Consider the following questions: Do you know which city is the oldest capital in the US? Do you know which capital has the highest elevation above sea level? Where is the city that MTV calls the "lowrider capital of the world"? Where was the western most battle of the civil war fought? Who is the first Latina governor in US history? Is the movie The Goods accurate when it uses "Querque" as the "hip" way of saying Albuquerque? And finally, do you know what green chile is?
If you are like me and not originally from the state of New Mexico, these questions are a tad bit harder than the SATs. Now that I have resided here in the city of Santa Fe for several years and witnessed the people's struggle as I faced my own, I can say there is a great many things the world doesn't know about New Mexico; the kind things all people can relate to. While people across this beautiful state are bringing attention to its potential through films (have you heard of "Tamalewood"?) and visual art (eg., Indian Market, Spanish Market), it is our goal to put on display to the world another side of New Mexico; a side conveniently left out of the picturesque image certain elements of her society would have you see.

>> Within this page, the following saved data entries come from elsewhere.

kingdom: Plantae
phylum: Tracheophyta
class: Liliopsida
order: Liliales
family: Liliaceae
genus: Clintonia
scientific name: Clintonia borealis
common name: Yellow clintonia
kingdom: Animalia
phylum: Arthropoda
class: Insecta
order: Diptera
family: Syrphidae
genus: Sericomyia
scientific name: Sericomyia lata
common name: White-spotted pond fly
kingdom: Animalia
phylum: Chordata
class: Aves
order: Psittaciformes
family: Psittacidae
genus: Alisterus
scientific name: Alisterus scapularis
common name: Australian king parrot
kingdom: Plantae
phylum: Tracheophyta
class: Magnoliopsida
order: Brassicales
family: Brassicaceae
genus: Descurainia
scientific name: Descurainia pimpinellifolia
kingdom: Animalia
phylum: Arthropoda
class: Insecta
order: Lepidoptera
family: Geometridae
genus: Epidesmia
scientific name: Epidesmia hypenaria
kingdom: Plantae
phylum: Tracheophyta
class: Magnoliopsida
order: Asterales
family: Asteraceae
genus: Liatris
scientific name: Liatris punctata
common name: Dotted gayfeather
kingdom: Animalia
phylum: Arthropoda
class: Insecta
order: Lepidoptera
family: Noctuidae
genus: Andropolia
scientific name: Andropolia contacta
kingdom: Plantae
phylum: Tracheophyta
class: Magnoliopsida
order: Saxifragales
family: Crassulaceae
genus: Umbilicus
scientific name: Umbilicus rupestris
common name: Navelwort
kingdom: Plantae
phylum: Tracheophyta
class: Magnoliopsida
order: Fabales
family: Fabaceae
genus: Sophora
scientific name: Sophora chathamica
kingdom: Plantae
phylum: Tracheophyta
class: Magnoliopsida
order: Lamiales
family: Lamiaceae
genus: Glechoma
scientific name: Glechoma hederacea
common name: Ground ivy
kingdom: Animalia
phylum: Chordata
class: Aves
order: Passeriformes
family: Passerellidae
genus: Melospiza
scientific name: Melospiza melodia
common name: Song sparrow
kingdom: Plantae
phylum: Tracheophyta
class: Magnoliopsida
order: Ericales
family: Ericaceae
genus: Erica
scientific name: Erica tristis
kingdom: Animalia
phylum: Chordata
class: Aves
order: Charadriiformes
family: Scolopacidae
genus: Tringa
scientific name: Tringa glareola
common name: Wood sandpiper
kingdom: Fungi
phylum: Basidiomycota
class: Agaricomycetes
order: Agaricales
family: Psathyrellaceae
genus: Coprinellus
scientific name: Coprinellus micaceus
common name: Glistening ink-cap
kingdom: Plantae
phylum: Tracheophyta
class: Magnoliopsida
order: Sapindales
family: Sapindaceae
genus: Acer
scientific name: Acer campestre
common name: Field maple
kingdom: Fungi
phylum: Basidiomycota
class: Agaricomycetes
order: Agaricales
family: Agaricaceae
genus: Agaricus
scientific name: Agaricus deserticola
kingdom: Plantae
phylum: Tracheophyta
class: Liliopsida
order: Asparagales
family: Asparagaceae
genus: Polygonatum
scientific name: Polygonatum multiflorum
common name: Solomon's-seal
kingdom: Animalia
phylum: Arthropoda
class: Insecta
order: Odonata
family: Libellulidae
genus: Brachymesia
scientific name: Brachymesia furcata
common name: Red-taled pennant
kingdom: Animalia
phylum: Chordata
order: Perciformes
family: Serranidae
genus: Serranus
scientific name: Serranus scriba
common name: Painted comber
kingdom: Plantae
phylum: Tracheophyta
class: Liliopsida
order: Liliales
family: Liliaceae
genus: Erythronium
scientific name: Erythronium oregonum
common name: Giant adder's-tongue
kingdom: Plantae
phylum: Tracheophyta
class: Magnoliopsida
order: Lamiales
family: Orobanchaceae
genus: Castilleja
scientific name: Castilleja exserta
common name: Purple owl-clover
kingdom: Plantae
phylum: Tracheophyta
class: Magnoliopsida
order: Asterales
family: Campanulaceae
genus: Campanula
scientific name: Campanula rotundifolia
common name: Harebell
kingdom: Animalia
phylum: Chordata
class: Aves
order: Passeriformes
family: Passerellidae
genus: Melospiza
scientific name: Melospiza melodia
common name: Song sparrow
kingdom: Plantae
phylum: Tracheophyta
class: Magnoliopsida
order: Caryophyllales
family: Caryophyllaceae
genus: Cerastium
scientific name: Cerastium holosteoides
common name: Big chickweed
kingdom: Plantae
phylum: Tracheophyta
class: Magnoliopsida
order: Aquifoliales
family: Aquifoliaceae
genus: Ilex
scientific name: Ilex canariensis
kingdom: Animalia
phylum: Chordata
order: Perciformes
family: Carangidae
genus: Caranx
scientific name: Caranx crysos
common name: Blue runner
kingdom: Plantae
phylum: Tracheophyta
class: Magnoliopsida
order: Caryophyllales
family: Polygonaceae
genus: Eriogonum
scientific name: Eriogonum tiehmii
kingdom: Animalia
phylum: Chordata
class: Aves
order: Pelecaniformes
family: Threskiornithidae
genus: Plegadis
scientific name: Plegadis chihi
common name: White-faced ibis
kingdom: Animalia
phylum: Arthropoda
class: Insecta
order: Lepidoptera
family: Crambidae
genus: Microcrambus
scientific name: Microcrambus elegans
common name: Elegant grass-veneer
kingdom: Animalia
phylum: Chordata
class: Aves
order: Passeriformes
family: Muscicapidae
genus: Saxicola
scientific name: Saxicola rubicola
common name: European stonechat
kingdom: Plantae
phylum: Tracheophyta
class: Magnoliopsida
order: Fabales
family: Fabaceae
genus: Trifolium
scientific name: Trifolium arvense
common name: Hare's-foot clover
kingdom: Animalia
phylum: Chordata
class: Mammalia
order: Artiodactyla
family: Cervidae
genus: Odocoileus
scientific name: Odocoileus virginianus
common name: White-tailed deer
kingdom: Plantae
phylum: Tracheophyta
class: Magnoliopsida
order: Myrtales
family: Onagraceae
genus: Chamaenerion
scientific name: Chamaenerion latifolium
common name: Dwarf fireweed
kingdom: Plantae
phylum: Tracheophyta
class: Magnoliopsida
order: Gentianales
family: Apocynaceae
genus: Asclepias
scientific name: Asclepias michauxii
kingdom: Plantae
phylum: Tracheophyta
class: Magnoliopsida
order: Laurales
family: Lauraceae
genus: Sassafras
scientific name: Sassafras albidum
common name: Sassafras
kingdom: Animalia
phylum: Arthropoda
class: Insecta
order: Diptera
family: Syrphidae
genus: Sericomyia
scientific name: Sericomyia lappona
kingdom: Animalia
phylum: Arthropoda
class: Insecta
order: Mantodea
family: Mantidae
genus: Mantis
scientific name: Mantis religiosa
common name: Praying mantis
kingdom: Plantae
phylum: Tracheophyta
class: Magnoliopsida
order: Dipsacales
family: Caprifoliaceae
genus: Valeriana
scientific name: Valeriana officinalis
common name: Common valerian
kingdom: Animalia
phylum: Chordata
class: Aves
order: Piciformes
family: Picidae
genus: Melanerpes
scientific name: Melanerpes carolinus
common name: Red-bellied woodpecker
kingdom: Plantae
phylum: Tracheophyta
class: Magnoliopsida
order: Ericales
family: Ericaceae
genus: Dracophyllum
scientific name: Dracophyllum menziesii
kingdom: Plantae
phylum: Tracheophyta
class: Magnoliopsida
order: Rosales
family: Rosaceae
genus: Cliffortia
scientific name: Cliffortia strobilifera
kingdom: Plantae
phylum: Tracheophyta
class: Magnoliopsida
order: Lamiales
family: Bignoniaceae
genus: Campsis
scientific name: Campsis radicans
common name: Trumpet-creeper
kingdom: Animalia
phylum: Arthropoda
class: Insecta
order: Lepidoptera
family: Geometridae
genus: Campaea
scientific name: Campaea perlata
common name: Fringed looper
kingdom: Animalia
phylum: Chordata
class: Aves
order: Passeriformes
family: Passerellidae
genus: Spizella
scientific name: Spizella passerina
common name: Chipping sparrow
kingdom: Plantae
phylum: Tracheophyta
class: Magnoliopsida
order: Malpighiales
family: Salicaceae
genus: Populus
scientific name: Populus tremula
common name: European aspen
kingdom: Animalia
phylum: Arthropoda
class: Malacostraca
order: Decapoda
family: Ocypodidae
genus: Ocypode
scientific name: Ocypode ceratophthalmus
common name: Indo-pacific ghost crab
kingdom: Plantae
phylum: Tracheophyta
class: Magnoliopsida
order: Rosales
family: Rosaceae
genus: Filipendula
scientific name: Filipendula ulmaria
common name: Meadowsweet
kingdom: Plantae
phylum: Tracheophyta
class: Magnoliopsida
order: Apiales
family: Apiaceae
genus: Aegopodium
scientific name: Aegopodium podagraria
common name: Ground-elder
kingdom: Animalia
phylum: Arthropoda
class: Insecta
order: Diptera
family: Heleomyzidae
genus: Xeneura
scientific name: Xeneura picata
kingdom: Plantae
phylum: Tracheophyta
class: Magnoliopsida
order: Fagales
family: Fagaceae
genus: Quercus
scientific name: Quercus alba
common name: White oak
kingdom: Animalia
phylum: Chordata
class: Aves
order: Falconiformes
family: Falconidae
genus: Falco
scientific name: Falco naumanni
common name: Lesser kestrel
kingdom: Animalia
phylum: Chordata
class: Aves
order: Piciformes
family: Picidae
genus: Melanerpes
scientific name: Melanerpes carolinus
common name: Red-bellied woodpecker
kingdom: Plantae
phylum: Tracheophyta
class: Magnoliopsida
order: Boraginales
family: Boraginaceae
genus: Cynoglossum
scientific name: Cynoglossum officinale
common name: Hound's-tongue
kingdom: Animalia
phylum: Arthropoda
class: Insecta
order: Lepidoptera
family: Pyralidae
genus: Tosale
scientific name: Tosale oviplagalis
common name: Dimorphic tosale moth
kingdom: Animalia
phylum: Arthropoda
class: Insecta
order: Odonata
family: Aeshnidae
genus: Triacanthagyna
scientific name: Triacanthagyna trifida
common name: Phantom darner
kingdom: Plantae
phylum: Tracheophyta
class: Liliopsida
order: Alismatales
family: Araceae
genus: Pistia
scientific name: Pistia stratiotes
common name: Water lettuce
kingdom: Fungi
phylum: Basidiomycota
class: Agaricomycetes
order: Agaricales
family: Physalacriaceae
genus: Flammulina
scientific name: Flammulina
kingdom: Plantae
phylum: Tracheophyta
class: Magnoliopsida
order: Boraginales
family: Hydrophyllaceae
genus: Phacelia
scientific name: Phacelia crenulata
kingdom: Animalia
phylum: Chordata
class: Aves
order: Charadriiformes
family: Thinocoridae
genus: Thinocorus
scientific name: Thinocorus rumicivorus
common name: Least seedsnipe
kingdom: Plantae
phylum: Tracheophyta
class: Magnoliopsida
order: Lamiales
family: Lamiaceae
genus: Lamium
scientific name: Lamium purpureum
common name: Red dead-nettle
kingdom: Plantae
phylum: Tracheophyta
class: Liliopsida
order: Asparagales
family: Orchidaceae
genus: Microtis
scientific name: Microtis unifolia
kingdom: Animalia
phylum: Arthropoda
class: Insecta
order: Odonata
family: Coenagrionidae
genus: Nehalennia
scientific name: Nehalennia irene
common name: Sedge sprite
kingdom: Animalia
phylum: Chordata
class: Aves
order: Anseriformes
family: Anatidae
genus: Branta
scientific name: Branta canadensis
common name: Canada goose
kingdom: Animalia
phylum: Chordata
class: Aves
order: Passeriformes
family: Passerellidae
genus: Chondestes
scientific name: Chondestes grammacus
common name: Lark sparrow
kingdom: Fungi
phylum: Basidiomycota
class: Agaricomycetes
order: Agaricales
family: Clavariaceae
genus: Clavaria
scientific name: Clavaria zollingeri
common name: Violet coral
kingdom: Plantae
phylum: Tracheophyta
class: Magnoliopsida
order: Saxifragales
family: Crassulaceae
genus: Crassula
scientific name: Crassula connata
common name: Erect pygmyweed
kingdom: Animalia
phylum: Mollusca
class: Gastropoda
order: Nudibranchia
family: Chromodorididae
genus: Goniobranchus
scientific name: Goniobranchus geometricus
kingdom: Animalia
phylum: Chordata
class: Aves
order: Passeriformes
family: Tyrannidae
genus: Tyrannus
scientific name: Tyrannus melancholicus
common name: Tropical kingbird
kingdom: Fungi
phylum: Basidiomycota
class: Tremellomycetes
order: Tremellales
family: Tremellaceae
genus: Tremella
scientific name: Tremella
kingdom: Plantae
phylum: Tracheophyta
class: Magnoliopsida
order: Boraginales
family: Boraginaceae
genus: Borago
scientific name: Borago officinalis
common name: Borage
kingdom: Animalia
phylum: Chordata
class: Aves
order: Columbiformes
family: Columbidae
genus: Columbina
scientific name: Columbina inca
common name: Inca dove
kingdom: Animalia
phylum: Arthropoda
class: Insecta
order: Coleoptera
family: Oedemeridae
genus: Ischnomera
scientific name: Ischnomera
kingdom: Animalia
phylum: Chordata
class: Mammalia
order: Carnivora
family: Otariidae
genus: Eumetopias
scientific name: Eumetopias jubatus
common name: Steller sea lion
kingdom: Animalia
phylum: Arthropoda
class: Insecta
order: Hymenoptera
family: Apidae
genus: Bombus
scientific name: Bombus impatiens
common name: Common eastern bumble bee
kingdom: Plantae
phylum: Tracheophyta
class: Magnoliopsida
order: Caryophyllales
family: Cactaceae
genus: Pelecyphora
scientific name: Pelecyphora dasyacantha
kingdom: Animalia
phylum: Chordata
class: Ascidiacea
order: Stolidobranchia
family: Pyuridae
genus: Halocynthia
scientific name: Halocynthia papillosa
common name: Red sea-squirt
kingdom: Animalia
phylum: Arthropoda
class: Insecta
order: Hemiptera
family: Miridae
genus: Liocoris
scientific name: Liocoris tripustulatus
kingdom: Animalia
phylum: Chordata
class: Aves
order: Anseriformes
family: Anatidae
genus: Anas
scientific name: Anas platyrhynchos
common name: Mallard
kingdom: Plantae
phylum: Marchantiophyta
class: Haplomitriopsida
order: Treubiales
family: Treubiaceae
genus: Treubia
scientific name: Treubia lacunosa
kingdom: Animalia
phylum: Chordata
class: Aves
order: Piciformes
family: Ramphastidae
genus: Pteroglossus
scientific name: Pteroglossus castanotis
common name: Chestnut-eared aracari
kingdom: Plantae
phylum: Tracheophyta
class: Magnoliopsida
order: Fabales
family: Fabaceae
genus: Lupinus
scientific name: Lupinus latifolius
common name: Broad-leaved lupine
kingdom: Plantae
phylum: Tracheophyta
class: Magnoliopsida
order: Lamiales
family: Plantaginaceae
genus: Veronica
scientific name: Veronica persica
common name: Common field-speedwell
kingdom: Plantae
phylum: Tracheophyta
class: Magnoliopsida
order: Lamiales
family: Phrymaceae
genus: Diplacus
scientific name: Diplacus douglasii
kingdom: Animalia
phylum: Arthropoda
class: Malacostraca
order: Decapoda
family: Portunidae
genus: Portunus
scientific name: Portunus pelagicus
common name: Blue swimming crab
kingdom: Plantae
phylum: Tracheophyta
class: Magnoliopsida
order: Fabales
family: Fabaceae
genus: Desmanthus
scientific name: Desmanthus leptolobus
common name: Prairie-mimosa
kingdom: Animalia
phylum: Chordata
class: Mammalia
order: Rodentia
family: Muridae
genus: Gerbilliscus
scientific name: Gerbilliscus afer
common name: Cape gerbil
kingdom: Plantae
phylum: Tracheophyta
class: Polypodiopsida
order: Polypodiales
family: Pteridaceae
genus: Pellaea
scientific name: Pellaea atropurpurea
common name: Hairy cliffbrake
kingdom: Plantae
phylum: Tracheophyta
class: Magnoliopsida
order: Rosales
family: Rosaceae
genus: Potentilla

As a person who grew up in the struggle of the modern South, I recall the how impossible it was to tell the musical story of the people from neighborhoods like mine to an audience outside our region. Many talented people wasted away in jails or graves in that part of the country while the vultures of the "industry" picked the bones out of what was left of the 90s New York hip hop renaissance, and the West Coast explosion. Out here in New Mexico, I see the same kind of hunger, the same kind of grind, and, most importantly, the same kind of cultural uniqueness that put the South on top in the rap music industry today.
We have independent artists ready to educate the rest of America on a unique struggle: Descendants of conquistadors who still fight for la familia today; Aboriginal youth who still speak their grandmother's tongue; The sons and daughters of those who do the work most Americans won't. If it isn't their time to shine yet, so be it, but please help us steal a little bit of that light.